Petkovic comes into the role with last year’s Coppa Italia to his name – a fine achievement in itself with Lazio, but there’s not much more that he can put on the mantelpiece. It is his other traits that stand out, the characteristics, in fact, that won him the Lazio job in 2012.
It was certainly a surprise when Lazio’s owner Claudio Lotito appointed Petkovic two summers ago. The job that had, within recent memory, been held by Dino Zoff, Sven Goran Eriksson and Roberto Mancini went to an itinerant manager most of whose jobs had ended in failure – he was sacked by Young Boys of Berne and then Samsunspor in Turkey. Yet he was the man tasked with reviving one of Rome’s big teams, and Lotito had realised that here was a coach out of the ordinary.
“We chose Petkovic because of other qualities,” Lotito explained at the time, talking up the “morality, character and determination” of the man he selected to replace the popular and successful Edy Reja. “I believe footballers should be judged not only as footballers but also as people who need to be nourished spiritually. I chose Petkovic for this reason. I think it would be ungenerous to only judge a manager on results, which don’t only depend on him but a long list of other things.”
It was an unusually far-sighted and thoughtful assessment from a football chairman, built on Petkovic’s charity work and linguistic skills – he speaks Bosnian, Croatian, Serbian, Italian, French and German. In the Swiss lower leagues, with Lugano and Bellinzona, Petkovic improved his teams with his own mix of motivational skills and tactical ambition – he models his management on Arsène Wenger and Fabio Capello. He nearly took Bellinzona into the Swiss Super League in 2007 but lost a play-off, before finally getting them up the following season, as well as losing the Swiss Cup final 4-1 to Basel.

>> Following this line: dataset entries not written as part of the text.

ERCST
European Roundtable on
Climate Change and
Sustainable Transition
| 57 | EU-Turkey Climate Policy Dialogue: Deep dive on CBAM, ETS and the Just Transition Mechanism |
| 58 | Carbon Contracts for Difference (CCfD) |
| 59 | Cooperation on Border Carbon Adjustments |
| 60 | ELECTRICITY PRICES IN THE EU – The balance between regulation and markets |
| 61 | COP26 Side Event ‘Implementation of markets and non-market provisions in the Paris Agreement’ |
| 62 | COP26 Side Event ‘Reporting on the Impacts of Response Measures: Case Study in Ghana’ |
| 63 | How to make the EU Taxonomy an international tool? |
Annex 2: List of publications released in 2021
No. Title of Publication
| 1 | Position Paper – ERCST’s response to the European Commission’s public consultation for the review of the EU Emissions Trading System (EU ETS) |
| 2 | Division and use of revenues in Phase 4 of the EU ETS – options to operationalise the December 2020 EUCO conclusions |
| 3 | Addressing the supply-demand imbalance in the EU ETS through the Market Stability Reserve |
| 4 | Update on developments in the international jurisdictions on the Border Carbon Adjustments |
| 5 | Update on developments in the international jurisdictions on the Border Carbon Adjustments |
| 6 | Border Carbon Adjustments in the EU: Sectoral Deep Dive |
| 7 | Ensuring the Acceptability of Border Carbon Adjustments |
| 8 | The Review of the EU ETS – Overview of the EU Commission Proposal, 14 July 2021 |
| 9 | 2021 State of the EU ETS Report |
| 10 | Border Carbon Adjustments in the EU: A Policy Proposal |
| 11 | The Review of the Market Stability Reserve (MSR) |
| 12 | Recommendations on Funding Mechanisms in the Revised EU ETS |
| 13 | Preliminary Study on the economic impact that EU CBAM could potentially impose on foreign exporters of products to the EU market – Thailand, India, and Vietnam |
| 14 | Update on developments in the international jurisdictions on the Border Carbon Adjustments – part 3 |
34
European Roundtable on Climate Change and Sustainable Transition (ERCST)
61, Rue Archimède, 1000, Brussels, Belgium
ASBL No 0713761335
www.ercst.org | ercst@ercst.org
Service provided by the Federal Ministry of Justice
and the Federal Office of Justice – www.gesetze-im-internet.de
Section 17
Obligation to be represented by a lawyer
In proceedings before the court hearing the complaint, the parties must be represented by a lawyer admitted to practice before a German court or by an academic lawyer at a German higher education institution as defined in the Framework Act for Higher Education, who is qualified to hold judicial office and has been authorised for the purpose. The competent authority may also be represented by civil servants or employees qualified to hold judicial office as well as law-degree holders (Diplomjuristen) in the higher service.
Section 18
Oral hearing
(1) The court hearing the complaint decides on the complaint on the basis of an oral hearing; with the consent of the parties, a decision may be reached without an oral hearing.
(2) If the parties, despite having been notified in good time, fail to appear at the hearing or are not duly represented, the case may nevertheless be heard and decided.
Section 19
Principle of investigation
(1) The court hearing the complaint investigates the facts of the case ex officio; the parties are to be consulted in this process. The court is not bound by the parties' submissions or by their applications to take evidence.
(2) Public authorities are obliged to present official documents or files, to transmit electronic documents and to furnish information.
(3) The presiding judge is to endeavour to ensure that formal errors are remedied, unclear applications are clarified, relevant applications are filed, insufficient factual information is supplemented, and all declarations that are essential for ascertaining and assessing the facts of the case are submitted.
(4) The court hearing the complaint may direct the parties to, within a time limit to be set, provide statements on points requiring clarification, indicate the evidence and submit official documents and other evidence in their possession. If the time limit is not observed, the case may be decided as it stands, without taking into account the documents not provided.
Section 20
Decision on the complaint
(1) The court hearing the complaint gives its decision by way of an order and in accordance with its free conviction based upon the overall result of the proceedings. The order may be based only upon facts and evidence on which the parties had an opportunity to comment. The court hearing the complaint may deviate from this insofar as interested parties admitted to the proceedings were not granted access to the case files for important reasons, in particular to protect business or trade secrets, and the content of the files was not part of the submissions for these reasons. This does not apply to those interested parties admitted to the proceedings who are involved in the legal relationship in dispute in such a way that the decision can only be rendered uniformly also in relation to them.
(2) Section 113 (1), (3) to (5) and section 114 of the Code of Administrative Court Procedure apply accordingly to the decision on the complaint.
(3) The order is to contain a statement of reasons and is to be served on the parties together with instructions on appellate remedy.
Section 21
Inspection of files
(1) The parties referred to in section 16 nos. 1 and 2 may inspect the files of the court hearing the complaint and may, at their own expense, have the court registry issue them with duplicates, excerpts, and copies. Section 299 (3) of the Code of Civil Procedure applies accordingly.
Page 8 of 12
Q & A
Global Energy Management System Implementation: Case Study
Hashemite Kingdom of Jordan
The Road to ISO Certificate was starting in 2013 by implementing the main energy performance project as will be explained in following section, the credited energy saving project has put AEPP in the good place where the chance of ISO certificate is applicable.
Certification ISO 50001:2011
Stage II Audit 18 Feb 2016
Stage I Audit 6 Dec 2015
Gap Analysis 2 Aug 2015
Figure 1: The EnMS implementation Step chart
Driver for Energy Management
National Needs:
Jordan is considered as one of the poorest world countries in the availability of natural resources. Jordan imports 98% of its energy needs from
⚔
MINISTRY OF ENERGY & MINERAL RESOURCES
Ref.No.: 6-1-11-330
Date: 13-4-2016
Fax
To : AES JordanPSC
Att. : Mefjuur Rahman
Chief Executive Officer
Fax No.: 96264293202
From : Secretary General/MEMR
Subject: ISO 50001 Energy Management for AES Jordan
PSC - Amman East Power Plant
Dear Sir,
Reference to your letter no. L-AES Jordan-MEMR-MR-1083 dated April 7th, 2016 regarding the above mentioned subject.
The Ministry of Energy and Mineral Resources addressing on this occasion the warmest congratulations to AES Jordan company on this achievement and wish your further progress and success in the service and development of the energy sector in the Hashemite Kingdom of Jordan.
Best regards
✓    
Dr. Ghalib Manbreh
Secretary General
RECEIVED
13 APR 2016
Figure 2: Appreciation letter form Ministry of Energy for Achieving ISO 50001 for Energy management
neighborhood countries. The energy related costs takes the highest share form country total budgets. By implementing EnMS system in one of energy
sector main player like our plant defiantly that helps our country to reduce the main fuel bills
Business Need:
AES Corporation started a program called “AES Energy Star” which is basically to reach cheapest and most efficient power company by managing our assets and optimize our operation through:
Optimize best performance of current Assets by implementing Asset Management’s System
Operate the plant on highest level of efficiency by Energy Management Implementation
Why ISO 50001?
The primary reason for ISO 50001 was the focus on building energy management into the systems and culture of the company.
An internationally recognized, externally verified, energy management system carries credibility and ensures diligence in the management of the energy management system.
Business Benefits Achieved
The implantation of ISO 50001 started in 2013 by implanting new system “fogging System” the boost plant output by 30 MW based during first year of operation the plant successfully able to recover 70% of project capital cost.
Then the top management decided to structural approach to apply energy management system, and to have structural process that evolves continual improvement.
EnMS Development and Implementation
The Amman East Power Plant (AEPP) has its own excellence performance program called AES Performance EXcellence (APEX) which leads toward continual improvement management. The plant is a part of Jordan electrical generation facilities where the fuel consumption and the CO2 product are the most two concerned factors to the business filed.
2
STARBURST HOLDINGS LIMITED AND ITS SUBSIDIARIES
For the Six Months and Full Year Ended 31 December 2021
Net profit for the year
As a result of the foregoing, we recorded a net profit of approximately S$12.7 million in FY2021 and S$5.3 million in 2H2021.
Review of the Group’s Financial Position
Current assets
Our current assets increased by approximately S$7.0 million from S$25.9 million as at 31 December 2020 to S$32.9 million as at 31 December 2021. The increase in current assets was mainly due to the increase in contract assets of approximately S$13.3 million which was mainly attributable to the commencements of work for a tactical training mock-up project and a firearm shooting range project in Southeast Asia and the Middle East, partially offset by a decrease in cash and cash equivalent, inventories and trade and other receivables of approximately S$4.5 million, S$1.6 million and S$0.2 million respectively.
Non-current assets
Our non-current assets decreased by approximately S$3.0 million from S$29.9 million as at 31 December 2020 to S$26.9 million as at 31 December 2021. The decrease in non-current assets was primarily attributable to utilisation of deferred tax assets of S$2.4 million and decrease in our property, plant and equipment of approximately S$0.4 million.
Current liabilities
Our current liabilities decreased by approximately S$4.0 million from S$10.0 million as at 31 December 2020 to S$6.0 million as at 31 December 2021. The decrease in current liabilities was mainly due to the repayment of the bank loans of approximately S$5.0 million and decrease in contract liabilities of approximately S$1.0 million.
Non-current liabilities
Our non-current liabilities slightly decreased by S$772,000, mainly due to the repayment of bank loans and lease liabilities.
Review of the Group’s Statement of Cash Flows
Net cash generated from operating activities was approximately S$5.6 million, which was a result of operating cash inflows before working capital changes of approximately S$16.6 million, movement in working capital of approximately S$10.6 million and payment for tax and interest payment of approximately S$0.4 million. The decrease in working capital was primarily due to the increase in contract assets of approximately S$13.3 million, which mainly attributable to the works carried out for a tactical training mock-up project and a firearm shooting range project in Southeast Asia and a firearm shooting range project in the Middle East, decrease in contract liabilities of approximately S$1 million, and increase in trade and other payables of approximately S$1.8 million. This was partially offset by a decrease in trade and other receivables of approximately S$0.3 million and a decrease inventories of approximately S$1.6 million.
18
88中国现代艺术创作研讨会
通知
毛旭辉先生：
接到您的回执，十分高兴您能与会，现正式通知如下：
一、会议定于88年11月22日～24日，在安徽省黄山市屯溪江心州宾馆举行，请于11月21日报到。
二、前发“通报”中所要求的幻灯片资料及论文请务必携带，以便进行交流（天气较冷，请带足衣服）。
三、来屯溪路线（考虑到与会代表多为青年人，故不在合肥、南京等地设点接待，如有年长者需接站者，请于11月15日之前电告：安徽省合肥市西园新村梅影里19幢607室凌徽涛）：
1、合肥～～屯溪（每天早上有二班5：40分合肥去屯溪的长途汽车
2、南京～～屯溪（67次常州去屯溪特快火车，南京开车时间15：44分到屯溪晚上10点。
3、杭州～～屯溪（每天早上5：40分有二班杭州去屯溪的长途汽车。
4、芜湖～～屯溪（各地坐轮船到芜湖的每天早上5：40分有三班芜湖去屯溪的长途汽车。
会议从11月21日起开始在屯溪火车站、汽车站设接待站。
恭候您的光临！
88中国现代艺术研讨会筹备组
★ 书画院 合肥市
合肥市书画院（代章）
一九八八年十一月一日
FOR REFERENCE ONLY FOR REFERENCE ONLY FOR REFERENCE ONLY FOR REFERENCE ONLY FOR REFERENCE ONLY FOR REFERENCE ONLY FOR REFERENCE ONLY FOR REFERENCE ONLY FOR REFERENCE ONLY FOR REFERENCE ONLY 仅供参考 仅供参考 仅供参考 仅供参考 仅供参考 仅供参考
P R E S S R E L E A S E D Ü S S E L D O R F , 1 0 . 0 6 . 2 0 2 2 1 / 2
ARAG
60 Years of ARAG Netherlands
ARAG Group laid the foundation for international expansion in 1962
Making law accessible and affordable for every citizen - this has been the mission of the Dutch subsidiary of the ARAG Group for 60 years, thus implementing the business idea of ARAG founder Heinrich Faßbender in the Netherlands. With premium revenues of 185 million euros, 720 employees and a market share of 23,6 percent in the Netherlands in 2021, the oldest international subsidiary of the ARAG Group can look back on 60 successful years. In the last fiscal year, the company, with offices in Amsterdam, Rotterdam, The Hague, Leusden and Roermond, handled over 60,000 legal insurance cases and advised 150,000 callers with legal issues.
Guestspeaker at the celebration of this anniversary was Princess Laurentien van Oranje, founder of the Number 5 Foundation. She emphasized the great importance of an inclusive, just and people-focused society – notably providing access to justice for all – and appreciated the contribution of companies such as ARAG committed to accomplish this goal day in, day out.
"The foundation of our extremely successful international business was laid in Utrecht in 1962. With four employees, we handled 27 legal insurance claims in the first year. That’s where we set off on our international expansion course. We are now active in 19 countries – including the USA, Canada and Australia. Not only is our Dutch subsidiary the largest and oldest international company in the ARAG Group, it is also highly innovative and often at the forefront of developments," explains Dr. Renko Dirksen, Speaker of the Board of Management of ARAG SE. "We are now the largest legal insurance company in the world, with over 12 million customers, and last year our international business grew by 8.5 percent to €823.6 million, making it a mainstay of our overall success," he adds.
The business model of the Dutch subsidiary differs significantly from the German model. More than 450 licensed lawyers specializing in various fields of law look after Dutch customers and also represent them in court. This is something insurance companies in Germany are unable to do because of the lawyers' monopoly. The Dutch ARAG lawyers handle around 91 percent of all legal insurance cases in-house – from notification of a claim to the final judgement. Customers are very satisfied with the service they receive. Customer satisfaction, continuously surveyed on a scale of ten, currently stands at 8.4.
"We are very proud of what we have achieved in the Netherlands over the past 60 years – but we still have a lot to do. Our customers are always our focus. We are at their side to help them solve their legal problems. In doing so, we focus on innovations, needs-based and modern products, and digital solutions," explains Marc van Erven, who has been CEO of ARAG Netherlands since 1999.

It was still impressive enough work to earn Petkovic the managerial job at Young Boys of Berne, where he nearly won the 2010 Swiss Super League, only for them to be beaten to it by Basel by three points. That finish earned Young Boys a place in the Champions League play-off round, where they famously raced into a 3-0 lead over Tottenham in the first leg, their imaginative 3-4-3 system causing Harry Redknapp’s side problems, before they went out 6-3 on aggregate.
Petkovic did not last much longer at Berne, though, and was tempted across to Turkey in 2011 to manage Samsunspor, a small Anatolian team who had just been promoted into the top flight. It was a difficult year and with the team almost permanently in the relegation zone he was dismissed in January 2012 after just 21 league games.
A brief interim spell at Sion followed but this was the underwhelming background which led to his surprise appointment by Lazio that summer. Lotito’s hunch, though, was vindicated. Lazio started the 2012-13 season brilliantly, building around Hernanes in midfield and Miroslav Klose up front.
They stayed in the Champions League positions for the first half of the season, and while they eventually fell away he recorded one of the great triumphs in Lazio’s recent history, beating city rivals Roma in the Coppa Italia final at the two clubs’ mutual home, Stadio Olimpico.
Petkovic was a hero at Lazio but that dissipated the next season when he talked to the Swiss football federation about replacing Hitzfeld after the 2014 World Cup. Once their deal went public last Christmas, Lotito dismissed him and brought back his predecessor Reja. Petkovic had done little wrong – especially after delivering an unlikely trophy – but in football good faith does not last forever.